Among the entries below, find the lines with the word "classified" and return them.

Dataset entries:
·····

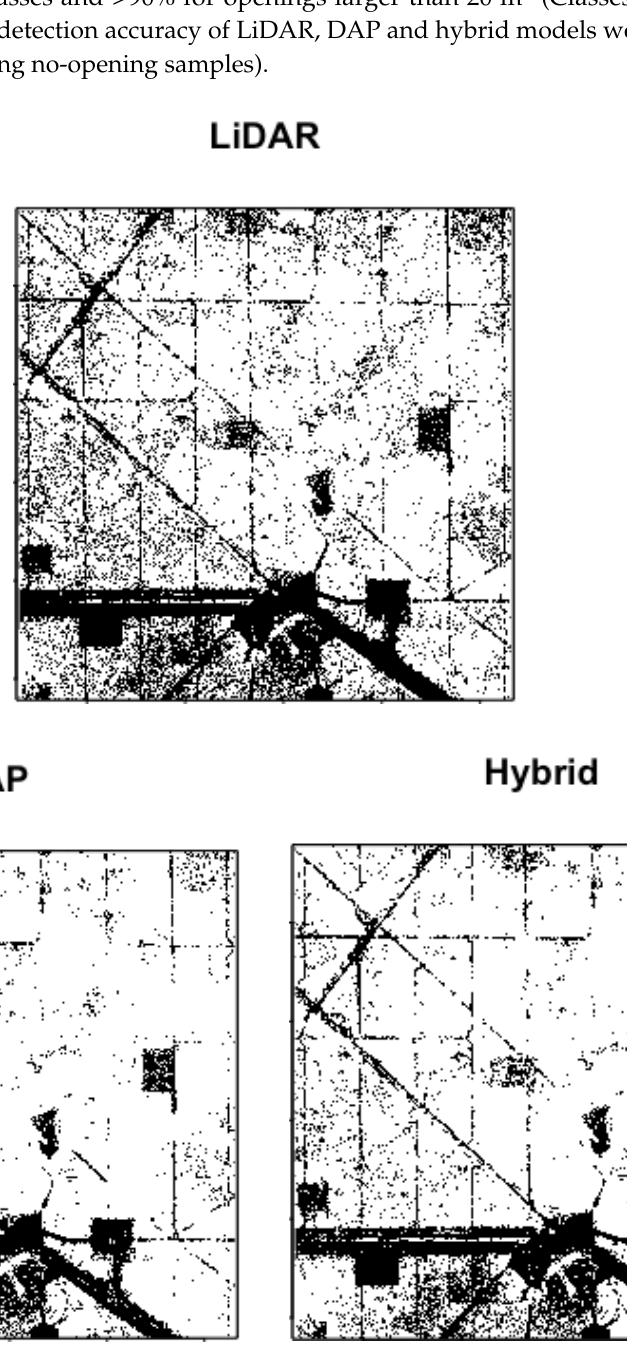
Figure 5. Maps showing canopy opening delineations for each approach. Openings are depicted in black, areas classified as no-openings are depicted in white. Opening delineations were derived from CHM LiDAR ( top ), CHM DAP ( lower left ), and CHM Hybrid ( lower right ).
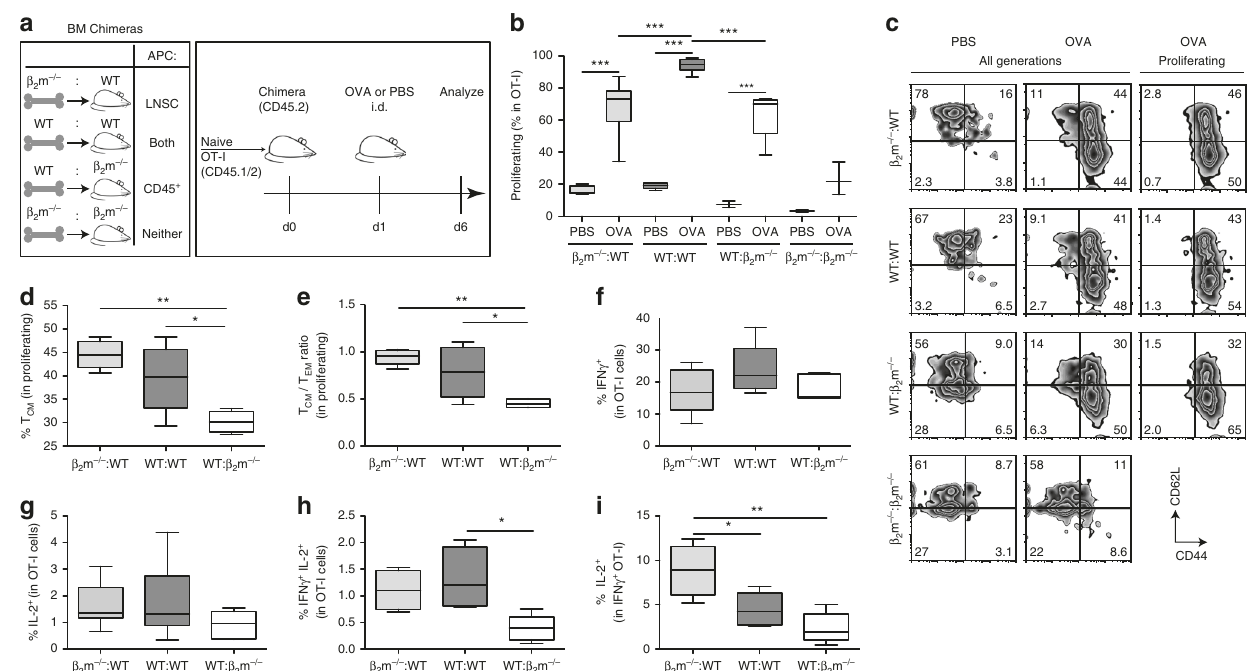
Fig. 1 CD8 + T cells educated by lymph node stromal cells display memory-like characteristics. a Experimental schematic, highlighting nomenclature for BM chimeras according to MHCI-competent cell types (left), and timeline (right) for transfer of CFSE-labeled OT-I cells (i.v.), OVA challenge (50 μ g; i.d.), and sacri fi ce. Skin-draining LNs were analyzed by fl ow cytometry. b Quanti fi cation of cell proliferation via CFSE dilution on transferred OT-I cells. c Representative contour plots of CD44 and CD62L expression gated on all transferred cells (left, center) or on proliferating transferred cells (right). d , e Phenotype of proliferating, transferred cells quanti fi ed according to d frequency of T CM (CD44 + CD62L + ) and e the ratio of T CM (CD44 + CD62L + ) to T eff/EM (CD44 + CD62L − ). f Frequency of intracellular IFN γ + , g IL-2 + , and h bifunctional IFN γ + IL-2 + cells among all transferred cells after 5 h ex vivo re-stimulation with SIINFEKL followed by intracellular staining. i Frequency of IL-2 + cells within IFN γ + OT-I cells. Representative data pooled from two independent experiments ( n = 3 – 5 each). Whiskers: Min to Max, median c , e , f ; * p ≤ 0.05, ** p ≤ 0.01, *** p ≤ 0.001 by one-way ANOVA followed by Bonferroni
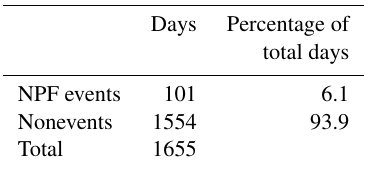
Table 2. Event statistics classified by using total concentration data obtained from two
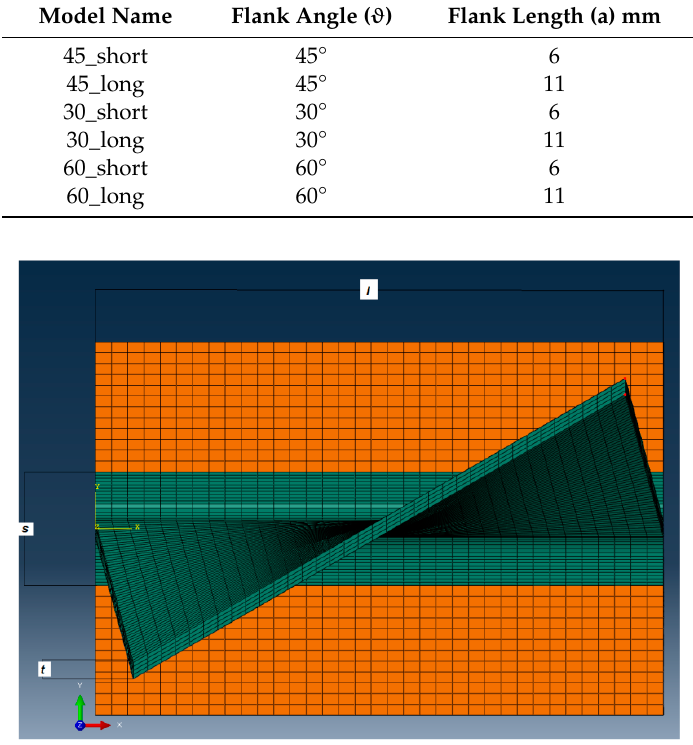
Figure 3. Non-variable dimensions in each of the six FE models.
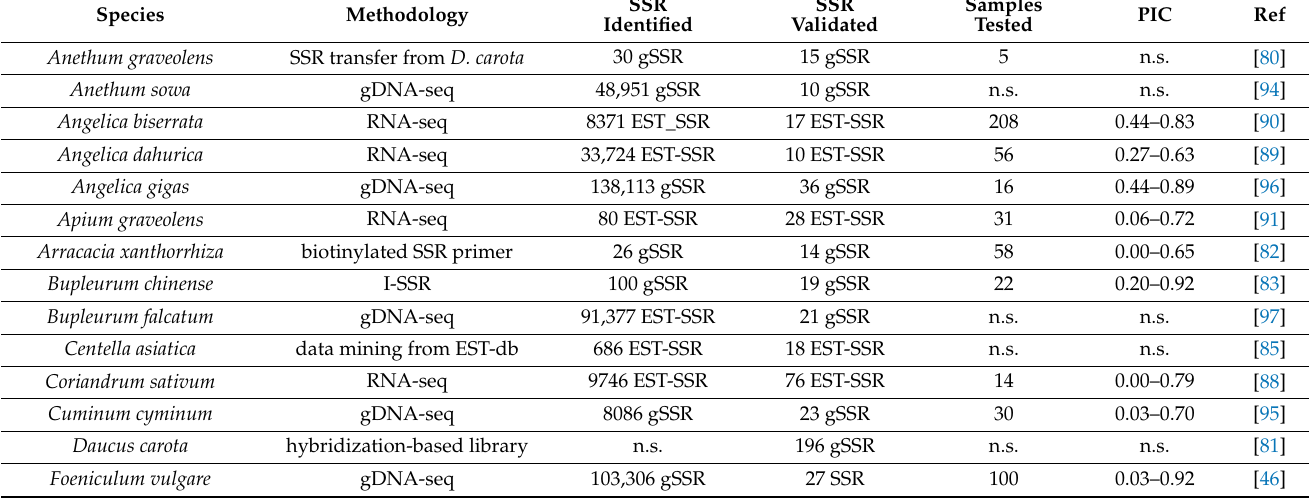
Table 2. SSR (genomic SSR, gSSR or expressed sequence tag-derived SSR, EST-SSR) marker sets available for Apiaceae species along with the methodology employed for microsatellite identification and, when available (n.s. = not specified), the number of samples used for validation and the resulting Polymorphism Information Content (PIC)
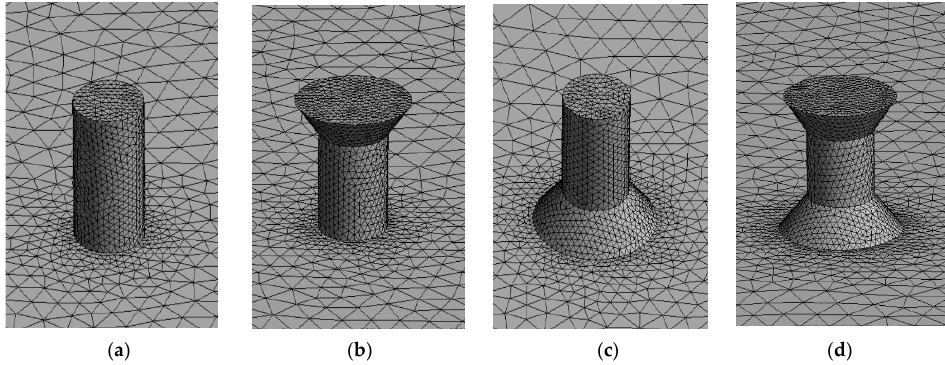
Figure 9. Mesh division of different suction hole shapes. ( a ) Cylindrical-shaped suction hole; ( b ) Funnel-shaped suction hole; ( c ) Horn-shaped suction hole; ( d ) Diabolo-shaped suction hole.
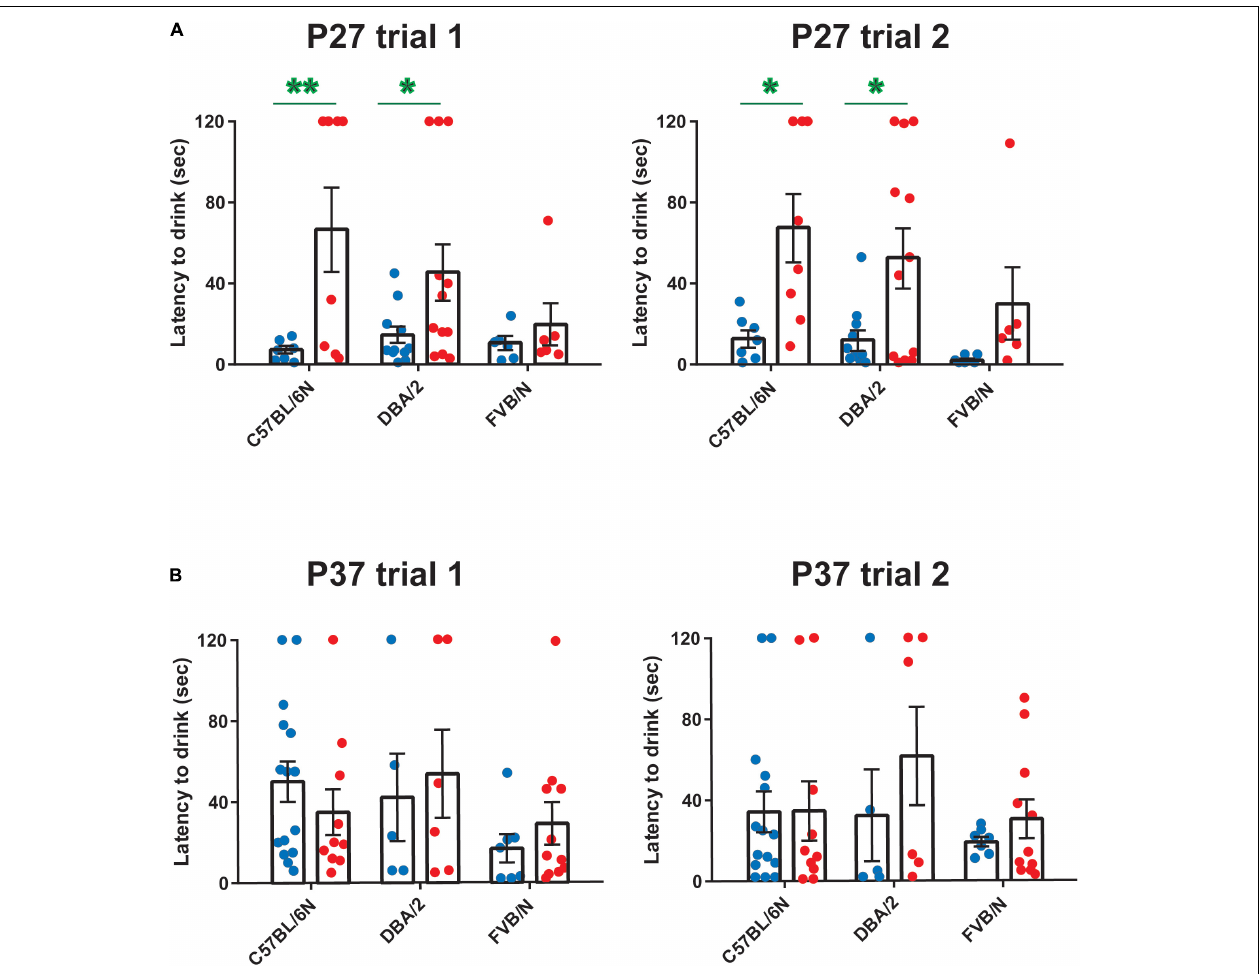
FIGURE 4 | Anxiety-related hyponeophagia test at P27 and P37. Female C57BL/6N and DBA/2 mice showed an increased latency to drink the diluted milk compared to male mice in both trials 1 and 2 at P27 (A) but not at P37 (B) . At both P27 and P37, no strain difference was found in the latency to drink the diluted milk. The green asterisk indicates a significant difference between males and females. Two-way ANOVA followed by Tukey post hoc test,* p ≤ 0.05, ** p ≤ 0.01. Blue and red dots represent males and females, respectively. Error bars indicate the standard error of the mean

·····

### Solved problem
Figure 5. Maps showing canopy opening delineations for each approach. Openings are depicted in black, areas classified as no-openings are depicted in white. Opening delineations were derived from CHM LiDAR ( top ), CHM DAP ( lower left ), and CHM Hybrid ( lower right ).
Table 2. Event statistics classified by using total concentration data obtained from two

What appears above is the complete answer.